*Text for analysis*
The aim of periodontal regeneration is to restore tissues lost due to periodontal disease. Various treatment methods have been described in the literature, including biomodification of the root surface with enamel matrix derivative (EMD), guided tissue regeneration (GTR), and the use of growth factors using appropriate incisions and flaps [7,8,9,10]. However, modern reconstructive periodontology focuses on minimally invasive procedures to support natural healing processes [7,8,11].

Conventional surgical approaches, consisting of flaps without papillae preservation, often led to the lack of primary wound closure. This resulted in clot instability and a healing model consisting of epithelial migration into the wound, which can be histologically characterized as repair [11]. The introduction of cuts and flap management, which preserve the interdental tissues, allowed for better protection and stabilization of the treated area [12]. Minimally invasive approaches proved greater amounts of clinical attachment level (CAL) gains and smaller recession [13]. A recognized factor that also influences the effect of reconstructive procedures is precise decontamination of the treatment area [14]. Hence, the search for new solutions/modifications is underway that would help ensure the above-mentioned conditions.

There are not many papers available evaluating the effectiveness of Er:YAG (Er-bium-doped Yttrium Aluminum Garnet) and Nd:YAG (Neodymium-doped Yttrium Aluminum Garnet) utilization in periodontal surgical treatment. Available literature mostly refers to the use of Er:YAG+Nd:YAG in nonsurgical therapy [6]. Findings from a recently published systematic review suggest that the combination of Nd:YAG and Er:YAG lasers may lead to additional clinical improvements in a nonsurgical approach [15]. Lasers are a rather expensive tool, and unfortunately, they are not standard equipment in dental offices. Therefore, they are not the first-choice tool for periodontal treatment. This may explain the limited availability of scientific evidence.

(Data records)
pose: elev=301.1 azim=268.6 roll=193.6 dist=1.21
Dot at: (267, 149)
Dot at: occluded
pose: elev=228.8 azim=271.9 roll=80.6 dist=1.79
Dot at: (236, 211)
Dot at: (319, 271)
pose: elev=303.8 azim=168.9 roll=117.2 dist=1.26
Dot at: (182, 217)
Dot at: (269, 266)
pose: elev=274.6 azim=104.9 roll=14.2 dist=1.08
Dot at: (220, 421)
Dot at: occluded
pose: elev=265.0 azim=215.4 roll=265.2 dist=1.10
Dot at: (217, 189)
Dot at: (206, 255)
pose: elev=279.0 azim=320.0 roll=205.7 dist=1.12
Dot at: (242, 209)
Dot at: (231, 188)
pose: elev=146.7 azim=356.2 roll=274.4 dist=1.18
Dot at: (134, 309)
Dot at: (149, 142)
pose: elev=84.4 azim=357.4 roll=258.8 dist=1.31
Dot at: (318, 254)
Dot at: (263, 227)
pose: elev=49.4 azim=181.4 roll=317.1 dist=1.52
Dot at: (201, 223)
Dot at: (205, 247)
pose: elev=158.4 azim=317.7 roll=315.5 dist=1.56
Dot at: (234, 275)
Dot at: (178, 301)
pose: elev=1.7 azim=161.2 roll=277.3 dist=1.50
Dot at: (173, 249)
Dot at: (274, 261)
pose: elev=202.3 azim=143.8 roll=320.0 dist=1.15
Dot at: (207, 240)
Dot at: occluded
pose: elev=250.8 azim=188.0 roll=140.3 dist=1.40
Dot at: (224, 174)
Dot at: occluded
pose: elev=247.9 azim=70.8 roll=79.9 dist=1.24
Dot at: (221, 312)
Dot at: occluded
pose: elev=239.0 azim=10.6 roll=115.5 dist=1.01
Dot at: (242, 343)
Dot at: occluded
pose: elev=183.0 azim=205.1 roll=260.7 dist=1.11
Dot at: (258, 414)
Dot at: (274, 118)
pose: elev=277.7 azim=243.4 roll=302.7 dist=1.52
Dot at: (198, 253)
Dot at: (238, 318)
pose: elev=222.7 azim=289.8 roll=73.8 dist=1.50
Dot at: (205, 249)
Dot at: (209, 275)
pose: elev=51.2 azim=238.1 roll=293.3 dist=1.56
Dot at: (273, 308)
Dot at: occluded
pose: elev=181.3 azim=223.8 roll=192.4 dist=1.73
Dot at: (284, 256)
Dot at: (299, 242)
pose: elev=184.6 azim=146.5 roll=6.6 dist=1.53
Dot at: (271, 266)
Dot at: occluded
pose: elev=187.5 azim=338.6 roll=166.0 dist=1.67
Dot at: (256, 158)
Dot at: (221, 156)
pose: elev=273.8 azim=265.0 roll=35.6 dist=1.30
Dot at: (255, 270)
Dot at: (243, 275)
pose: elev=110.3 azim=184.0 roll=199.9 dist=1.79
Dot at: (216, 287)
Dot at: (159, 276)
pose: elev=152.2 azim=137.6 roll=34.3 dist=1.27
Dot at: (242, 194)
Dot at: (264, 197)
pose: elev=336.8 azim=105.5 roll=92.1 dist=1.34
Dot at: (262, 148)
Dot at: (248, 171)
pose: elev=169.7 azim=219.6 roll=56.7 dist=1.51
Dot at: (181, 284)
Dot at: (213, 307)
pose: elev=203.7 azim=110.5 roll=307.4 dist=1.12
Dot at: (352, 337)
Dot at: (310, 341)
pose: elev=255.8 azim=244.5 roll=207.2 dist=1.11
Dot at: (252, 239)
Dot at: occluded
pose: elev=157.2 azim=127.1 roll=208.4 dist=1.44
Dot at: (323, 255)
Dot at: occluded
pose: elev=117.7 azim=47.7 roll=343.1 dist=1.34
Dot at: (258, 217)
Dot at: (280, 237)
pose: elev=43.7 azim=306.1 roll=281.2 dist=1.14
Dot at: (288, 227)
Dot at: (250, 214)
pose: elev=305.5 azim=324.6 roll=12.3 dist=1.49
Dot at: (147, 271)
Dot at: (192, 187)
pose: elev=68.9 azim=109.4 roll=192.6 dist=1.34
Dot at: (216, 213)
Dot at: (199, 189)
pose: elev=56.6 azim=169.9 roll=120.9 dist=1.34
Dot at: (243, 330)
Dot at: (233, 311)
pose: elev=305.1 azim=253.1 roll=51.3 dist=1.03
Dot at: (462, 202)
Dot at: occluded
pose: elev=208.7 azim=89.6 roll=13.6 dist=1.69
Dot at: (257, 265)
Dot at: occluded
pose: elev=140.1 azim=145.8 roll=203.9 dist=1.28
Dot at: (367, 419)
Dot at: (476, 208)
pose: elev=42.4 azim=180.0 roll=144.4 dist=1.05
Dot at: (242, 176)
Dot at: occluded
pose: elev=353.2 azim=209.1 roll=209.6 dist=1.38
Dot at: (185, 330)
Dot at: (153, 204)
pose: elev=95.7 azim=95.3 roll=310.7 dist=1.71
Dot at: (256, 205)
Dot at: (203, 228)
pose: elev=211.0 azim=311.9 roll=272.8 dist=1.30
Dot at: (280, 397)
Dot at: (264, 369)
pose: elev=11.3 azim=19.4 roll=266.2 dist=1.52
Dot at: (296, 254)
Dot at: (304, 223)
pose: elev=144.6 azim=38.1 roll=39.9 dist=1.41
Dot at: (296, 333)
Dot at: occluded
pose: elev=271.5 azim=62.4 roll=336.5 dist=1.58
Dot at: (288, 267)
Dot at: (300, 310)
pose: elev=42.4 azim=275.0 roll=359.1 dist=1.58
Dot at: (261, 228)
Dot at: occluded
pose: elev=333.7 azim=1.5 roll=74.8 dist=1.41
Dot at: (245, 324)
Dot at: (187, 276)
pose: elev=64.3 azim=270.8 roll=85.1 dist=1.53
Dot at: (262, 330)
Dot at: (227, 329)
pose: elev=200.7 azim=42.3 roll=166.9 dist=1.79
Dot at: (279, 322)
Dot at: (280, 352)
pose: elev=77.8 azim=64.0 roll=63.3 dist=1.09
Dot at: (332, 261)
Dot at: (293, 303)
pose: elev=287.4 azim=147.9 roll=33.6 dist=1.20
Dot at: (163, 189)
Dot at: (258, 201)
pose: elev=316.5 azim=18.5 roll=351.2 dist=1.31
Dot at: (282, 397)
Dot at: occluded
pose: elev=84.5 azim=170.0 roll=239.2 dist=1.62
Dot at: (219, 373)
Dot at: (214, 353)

*Tasks for this exercise*
A – In the text on periodontal regeneration, what did conventional surgical approaches using flaps without papillae preservation often lead to?
B – Continue the text on periodontal regeneration and laser use from the point where it stops.

*Results*
A – They often led to the lack of primary wound closure.

B –
Er:YAG laser emits in the mid-infrared range at a wavelength of 2940 nm. Its target is water or the hydroxide ion and a mineral. It can be used for bacterial reduction, soft-tissue debridement of periodontal diseased tissue, and calculus removal in a nonsurgical approach [16]. Its penetration depth is approximately 5 µm, because it is well absorbed in water [17]. For this reason, the erbium laser is also indicated for calculus removal. Many authors point out the necessity of being careful when dealing with the root surface, because cementum has similar hydration properties to dental calculus [16,17].

The wavelength of Nd:YAG lasers is approximately 1064 nm and is selectively absorbed in areas of inflammation by tissue pigment and blood components [16]. This wavelength is transmitted through water, which explains its deep penetration into healthy soft tissue. When using the Nd:YAG laser, it is important to avoid prolonged contact with the root structure in order to avoid thermal damage [16].

By eliminating calculus and bacteria, Er:YAG and Nd:YAG lasers can create a bio-compatible root surface that may facilitate periodontal healing. Due to the different features, these two lasers have different effects on the hard and soft tissues [18].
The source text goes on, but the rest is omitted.